Die Umsetzung des Antrages würde einen radikalen Paradigmenwechsel in der internationalen Zuweisung von Besteuerungsrechten bedeuten. Auch die bisher von Deutschland abgeschlossenen Doppelbesteuerungsabkommen (DBAs) gehen – im Einklang mit internationalen Standards sowohl im OECD- als auch UN-Musterabkommen – von der Anknüpfung an den Wohnsitz oder gewöhnlichen Aufenthalt aus. In der Folge müssten die knapp 100 von Deutschland ausgehandelten DBAs angepasst werden. Ob dies in Verhandlungen mit allen Staaten durchsetzbar ist, muss jedoch angezweifelt werden, sodass es zu erheblichen Doppelbesteuerungskonflikten kommen würde.

 

Die Wirkung einer solchen nur mit erheblichem Aufwand umzusetzenden Maßnahme ist zweifelhaft.

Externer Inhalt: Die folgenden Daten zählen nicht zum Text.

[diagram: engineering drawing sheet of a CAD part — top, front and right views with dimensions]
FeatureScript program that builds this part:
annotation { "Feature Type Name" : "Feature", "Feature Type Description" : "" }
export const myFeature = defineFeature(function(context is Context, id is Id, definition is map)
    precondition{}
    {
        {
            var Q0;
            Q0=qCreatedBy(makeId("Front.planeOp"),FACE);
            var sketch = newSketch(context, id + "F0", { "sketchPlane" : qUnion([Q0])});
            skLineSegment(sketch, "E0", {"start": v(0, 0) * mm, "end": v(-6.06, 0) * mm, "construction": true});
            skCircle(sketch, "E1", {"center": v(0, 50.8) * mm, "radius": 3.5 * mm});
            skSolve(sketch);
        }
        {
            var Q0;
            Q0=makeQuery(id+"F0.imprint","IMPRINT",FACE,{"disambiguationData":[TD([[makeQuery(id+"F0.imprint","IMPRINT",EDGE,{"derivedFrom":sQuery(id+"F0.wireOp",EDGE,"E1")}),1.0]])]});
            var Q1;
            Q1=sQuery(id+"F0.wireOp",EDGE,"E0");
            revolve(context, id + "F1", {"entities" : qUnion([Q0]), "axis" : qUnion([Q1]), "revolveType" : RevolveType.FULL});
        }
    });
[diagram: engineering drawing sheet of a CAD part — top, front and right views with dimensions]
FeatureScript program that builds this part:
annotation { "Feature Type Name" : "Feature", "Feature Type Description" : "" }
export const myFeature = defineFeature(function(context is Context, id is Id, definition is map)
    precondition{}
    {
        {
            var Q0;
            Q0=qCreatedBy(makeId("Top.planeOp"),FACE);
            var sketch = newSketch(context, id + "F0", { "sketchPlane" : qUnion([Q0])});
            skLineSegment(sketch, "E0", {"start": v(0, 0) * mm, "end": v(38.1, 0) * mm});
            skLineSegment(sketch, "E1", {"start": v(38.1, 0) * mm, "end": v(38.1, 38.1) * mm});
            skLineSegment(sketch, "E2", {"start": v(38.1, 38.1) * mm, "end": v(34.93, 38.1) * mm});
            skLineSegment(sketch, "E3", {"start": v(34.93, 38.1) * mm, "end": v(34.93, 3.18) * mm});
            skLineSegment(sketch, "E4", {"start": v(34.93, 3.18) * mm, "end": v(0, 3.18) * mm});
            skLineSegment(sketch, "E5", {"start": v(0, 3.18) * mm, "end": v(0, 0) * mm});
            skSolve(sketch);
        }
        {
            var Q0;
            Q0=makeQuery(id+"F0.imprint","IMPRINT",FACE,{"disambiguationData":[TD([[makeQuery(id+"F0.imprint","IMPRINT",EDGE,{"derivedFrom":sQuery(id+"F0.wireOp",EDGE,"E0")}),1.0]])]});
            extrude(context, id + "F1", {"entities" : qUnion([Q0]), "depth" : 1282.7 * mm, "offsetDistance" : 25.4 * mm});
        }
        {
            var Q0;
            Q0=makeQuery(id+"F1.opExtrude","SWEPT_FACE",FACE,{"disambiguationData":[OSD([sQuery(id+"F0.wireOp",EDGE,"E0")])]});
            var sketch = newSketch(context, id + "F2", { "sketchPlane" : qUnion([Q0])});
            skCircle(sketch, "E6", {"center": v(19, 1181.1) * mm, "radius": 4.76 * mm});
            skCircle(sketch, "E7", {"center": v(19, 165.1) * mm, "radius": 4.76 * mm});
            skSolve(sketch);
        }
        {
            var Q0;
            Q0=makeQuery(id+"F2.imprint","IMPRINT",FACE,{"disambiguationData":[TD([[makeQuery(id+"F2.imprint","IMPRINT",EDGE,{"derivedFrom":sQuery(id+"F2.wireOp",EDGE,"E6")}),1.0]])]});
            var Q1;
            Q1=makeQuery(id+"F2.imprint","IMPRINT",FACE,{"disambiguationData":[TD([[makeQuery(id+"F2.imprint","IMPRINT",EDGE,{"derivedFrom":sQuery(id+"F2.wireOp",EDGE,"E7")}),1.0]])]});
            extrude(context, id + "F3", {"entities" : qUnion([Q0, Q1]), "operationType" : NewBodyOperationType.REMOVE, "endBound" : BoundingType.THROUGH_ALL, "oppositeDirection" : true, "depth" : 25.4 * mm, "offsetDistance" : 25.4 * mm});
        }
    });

Denn zum einen bestehen – wie oben ausgeführt – bereits jetzt wirksame Instrumente, um Steuervermeidung durch Wegzug ins Ausland zu begegnen. Zum anderen stellt sich die Frage, wie die Steuerpflicht in Fällen effektiv durchgesetzt werden kann, wenn sich sowohl der Steuerpflichtige als auch die Quelle der Einkünfte im Ausland befinden. Der deutschen Finanzverwaltung dürften in solchen Fällen in der Regel die Möglichkeiten fehlen, Angaben der steuerpflichtigen Person zu überprüfen und Mitwirkungspflichten zwangsweise durchzusetzen. Der hierdurch ausgelöste Verwaltungsaufwand würde die voraussichtlich nur geringen steuerlichen Mehreinnahmen vermutlich übersteigen.

 

Es stellt sich überdies die Frage, ob Sachverhalte, die bis auf den deutschen Pass eines Beteiligten keinerlei Bezug zu Deutschland aufweisen, einer Besteuerung durch die Bundesrepublik Deutschland unterworfen werden sollten. Die im Antrag vorgeschlagene Regelung würde nicht nur Personen treffen, die aus Gründen der Steuervermeidung aus Deutschland wegziehen, sondern auch Personen, die noch nie in Deutschland gelebt haben und zum Beispiel als Abkömmlinge deutscher „Expats“ im Ausland leben. Für solche Personen würden Anreize geschaffen, ihre Verbindung zu Deutschland für immer aufzugeben, nur um keiner Doppelbesteuerung zu unterfallen, ohne dass dem ein Mehrwert gegenüberstünde, der nicht auch mit anderen Mitteln erreicht werden könnte.

 

Die Anknüpfung an die Staatsangehörigkeit würde auch keine Umgehungsgefahr bannen, sondern neue Probleme schaffen. Für international vernetzte Persönlichkeiten dürfte es ohne Schwierigkeiten möglich sein, innerhalb weniger Jahre die Staatsangehörigkeit eines EU-Mitgliedstaats zu erwerben und die deutsche Staatsangehörigkeit abzulegen, sodass sie auch von einer Steuerpflicht aufgrund der Staatsangehörigkeit verschont bliebe. Wenn auf diese Personen die Vorschriften der Wegzugsbesteuerung und des AStG angewendet werden, also EU-Ausländer anders behandeln würden als Deutsche, die ihre Staatsangehörigkeit behalten, dürfte dies komplexe europarechtliche Fragen aufwerfen.

 

Die Besteuerung nach AStG und die Wegzugsbesteuerung sind bereits existierende Instrumente, mit denen Steuerflucht im Zusammenhang mit dem Wegzug Steuerpflichtiger wirksam bekämpft werden kann. Eine sorgsame Evaluierung der Regelungen und nötigenfalls deren Verschärfung sollten einer Systemänderung, die eine Vielzahl neuer rechtlicher Probleme schaffen würde und kaum absehbare praktische Implikationen in den internationalen und europäischen Wirtschaftsbeziehungen hätte, vorgezogen werden.